Wie mag zich ‘katholieke kerk’noemen? Is het een term exclusief verbonden met Rome? Of is het een algemene term bedoeld voor de christenheid? De kerken die het Apostolicum onderschrijven hebben de term in ieder geval in gebruik als onderdeel voor het geheel van de kerk als ze zeggen: ‘Ik geloof één heilige, katholieke kerk’. René de Reuver en Hans Kronenburg hebben daarom eerder al een boek doen verschijnen met de titel ‘Wij zijn ook katholiek’. In zijn commentaar bij de tijd gaat dr. Arjan Plaisier ook in op de term. Hij reageert op internationale statements en voor die gelegenheid is zijn bijdrage op de website van de PKN in het Engels geschreven. Dr. Arjan Plaisier:
Who is catholic?
Ecumenism remains to be a thrilling matter. Recently I learned that the Vatican made an application to be allowed to use the extension catholic exclusively for the Roman-Catholic Church in the digital communication.
This application was done with the following motivation: ‘The term catholic is universally and consistently used as the indicator of the Universal Church, which is led by the pope as Pontifex Maximus and the associated institutions and persons.’
First of all: whoever types in catholic (according to the dictionary ‘universal, spread over the entire earth’) in Google gets at present as well almost exclusively references for Roman-Catholic.
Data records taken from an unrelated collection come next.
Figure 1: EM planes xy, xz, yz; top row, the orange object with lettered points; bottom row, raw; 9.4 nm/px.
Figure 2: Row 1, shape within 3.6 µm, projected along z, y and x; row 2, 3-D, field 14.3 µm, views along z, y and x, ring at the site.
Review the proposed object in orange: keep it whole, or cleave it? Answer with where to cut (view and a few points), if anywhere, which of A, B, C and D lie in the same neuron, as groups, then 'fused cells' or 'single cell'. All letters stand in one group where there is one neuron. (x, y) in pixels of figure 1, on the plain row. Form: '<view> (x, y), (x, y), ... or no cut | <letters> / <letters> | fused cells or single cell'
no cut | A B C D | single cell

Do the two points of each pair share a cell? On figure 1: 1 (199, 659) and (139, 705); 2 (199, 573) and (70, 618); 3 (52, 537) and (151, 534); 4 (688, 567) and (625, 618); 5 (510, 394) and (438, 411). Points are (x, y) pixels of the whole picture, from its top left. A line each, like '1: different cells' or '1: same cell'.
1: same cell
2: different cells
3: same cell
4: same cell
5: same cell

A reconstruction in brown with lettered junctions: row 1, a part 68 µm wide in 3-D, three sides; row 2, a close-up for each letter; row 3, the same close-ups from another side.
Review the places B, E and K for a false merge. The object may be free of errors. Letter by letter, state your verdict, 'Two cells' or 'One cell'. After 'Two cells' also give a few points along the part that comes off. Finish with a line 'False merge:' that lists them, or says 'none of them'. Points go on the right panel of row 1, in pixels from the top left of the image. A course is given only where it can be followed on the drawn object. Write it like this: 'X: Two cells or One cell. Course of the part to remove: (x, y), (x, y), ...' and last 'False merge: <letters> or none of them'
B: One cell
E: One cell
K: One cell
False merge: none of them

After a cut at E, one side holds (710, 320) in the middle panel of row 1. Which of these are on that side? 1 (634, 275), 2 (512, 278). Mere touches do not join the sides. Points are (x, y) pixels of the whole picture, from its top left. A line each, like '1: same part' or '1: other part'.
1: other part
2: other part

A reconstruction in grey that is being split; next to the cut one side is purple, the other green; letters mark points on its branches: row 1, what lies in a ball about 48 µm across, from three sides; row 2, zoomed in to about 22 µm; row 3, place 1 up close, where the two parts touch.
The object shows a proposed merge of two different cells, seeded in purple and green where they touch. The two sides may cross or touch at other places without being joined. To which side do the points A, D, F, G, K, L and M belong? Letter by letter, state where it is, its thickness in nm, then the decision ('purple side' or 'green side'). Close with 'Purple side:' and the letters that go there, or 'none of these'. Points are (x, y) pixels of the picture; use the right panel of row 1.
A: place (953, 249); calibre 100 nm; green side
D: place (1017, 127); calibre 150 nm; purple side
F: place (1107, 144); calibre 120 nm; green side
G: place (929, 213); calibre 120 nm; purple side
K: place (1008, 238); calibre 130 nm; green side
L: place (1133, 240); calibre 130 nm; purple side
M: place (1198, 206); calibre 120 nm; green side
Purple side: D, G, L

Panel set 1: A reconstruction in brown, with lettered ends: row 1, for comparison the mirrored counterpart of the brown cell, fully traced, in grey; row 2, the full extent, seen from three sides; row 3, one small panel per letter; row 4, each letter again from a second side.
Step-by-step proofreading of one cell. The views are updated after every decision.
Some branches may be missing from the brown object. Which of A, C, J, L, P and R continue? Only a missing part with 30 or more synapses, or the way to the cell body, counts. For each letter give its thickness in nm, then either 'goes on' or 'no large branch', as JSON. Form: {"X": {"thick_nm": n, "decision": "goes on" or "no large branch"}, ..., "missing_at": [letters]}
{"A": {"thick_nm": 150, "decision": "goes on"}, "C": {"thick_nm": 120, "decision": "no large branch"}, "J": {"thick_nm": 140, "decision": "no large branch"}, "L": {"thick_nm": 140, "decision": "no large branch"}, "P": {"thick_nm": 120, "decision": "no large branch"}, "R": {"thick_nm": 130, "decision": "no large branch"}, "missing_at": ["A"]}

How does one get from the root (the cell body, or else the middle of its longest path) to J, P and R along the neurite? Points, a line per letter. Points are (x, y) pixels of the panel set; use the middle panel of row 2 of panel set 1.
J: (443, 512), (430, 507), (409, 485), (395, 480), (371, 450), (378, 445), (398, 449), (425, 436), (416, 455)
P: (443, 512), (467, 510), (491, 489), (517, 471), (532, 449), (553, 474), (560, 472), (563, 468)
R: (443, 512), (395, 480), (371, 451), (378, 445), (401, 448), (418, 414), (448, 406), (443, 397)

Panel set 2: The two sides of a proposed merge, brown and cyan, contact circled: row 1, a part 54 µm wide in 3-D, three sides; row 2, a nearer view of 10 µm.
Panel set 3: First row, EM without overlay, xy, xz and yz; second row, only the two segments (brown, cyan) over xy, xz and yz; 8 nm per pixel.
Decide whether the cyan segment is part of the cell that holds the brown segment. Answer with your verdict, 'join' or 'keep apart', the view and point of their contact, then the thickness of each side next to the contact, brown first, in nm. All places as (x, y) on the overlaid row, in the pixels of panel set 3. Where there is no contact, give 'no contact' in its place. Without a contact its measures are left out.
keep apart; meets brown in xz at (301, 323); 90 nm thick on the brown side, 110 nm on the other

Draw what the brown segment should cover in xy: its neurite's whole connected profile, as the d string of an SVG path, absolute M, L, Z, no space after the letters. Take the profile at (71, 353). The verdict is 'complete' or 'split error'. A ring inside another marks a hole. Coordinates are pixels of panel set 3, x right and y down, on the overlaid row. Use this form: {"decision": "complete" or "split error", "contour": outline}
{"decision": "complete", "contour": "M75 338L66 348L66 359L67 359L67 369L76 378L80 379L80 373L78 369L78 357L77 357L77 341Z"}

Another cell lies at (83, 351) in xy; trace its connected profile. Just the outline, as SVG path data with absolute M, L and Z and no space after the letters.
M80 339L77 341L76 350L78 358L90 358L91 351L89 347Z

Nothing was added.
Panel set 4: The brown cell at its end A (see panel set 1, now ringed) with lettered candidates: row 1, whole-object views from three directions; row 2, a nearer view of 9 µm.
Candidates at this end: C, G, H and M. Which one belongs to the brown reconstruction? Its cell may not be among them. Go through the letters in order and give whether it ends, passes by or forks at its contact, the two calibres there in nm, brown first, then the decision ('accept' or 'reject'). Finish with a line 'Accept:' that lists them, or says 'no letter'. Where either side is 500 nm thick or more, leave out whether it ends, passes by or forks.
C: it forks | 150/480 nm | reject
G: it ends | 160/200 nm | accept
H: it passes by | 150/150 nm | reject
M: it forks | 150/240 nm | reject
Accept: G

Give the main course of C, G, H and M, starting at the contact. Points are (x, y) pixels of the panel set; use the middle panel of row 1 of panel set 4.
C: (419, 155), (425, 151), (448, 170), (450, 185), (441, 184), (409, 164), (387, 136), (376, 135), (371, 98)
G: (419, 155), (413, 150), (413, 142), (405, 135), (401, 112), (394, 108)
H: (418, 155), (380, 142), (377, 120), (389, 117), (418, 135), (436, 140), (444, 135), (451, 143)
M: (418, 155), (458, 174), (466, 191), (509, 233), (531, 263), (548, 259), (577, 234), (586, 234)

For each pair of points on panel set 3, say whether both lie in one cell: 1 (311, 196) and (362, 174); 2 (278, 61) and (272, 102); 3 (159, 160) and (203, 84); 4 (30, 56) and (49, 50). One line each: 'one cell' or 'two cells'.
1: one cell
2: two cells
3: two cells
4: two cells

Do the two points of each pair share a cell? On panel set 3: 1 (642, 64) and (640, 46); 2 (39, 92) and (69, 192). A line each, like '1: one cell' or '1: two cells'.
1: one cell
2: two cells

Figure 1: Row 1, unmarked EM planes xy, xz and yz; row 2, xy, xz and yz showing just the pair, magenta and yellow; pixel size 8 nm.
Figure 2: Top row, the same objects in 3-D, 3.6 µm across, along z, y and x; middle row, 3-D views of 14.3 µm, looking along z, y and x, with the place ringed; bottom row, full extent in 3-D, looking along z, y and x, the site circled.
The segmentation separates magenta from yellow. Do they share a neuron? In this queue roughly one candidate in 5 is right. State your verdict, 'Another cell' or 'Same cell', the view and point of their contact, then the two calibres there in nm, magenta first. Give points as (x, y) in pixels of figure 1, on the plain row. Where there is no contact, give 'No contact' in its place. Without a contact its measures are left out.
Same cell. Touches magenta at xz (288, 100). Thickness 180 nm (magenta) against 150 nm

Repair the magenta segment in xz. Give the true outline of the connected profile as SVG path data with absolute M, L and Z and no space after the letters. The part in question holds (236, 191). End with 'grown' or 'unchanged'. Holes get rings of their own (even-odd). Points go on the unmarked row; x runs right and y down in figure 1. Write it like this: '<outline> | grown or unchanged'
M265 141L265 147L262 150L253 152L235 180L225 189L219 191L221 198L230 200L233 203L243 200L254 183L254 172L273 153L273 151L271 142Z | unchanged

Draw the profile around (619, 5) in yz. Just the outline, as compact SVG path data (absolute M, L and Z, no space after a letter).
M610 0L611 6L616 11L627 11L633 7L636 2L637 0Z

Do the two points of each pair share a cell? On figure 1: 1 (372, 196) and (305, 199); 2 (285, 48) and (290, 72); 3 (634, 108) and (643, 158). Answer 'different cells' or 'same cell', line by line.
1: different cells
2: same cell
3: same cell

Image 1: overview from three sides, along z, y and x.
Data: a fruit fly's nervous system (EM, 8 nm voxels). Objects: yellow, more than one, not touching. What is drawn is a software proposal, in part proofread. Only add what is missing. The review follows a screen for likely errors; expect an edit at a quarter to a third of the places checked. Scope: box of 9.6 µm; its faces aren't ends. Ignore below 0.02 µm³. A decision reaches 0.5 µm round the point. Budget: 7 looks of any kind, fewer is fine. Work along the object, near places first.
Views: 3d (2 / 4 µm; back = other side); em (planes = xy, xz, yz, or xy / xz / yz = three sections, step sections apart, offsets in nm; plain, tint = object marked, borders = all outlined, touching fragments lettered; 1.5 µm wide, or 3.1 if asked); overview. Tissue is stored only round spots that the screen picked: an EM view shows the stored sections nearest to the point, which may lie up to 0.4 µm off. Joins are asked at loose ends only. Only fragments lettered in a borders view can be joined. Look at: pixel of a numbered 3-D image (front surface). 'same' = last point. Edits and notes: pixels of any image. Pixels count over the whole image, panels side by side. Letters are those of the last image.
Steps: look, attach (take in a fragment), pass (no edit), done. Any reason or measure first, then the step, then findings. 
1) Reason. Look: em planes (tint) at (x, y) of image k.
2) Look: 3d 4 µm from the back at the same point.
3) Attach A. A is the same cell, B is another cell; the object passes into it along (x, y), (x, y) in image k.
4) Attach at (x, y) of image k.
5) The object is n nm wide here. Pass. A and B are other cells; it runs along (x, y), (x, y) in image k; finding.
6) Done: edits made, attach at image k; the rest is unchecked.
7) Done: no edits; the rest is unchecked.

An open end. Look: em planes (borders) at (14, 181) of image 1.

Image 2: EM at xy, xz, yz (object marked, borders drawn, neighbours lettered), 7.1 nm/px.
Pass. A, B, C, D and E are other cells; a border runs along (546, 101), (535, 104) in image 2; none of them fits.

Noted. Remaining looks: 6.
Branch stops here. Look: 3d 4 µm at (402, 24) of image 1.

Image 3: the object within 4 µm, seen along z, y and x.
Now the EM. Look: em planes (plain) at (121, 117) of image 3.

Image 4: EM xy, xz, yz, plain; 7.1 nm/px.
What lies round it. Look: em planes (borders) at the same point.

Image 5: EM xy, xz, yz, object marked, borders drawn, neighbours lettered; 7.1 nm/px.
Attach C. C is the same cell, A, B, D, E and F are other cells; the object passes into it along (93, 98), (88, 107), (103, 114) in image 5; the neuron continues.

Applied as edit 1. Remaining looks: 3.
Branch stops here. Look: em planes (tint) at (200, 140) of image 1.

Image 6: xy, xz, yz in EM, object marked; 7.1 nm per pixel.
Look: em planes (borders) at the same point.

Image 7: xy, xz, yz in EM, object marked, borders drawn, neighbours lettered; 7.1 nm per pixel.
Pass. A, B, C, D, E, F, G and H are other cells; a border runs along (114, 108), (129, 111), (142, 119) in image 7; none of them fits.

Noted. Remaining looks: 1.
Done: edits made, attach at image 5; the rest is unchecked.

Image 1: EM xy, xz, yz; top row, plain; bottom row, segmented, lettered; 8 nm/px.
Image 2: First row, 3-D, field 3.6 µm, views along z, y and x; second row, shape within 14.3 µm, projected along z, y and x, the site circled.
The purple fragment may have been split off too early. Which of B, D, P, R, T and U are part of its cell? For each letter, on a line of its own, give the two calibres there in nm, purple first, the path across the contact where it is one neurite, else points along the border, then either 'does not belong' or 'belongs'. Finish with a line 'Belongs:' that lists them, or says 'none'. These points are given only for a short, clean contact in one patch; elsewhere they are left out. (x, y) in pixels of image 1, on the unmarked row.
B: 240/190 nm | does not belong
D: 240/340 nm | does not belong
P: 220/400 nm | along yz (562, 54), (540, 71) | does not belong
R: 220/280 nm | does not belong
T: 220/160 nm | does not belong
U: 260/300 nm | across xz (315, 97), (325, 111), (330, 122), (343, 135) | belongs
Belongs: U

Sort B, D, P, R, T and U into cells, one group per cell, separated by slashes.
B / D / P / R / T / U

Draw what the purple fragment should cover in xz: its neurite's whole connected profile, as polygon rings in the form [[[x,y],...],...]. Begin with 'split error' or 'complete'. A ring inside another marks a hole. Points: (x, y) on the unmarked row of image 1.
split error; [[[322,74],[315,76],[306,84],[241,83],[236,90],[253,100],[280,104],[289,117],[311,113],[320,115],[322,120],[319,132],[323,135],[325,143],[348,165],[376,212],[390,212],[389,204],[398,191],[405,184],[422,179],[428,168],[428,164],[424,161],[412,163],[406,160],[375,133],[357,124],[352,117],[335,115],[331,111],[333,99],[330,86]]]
Further: reality is not defined by an extension in the internet. This leaves unimpaired that I think this request is not a good idea and from an ecumenical point of view the wrong signal.
Of course I do not want to deny the title catholic to the Roman Catholic Church. It is a worldwide church with great continuity, al through the centuries – long before the church was Roman. Catholic however is more and there is more to describe itself as catholic. Only Jesus Christ is really catholic. He is the one in which universal redemption rests. The body of Jesus Christ is the real catholic body. Because this body is connected with Jesus Christ and therefore it is universal. ‘In Christ There is No East or West, In Him no South or North’. And thus we profess with the Apostles’ Creed: I believe in the … holy catholic Church, the communion of the saints.
Unfortunately this body is divided. The Roman-Catholic Church is not the entire church. The bond with the bishop of Rome is not the single characteristic of the catholicy of the church. This is impossible to maintain from an historical point of view. Also from the faith it is impossible to maintain. As if the bond with Christ is to identify with the formal bond to the bishop of Rome. Quite rightly protestants are very concerned that the church replaces Christ this way. The church of Rome should do well to care about this concern more seriously.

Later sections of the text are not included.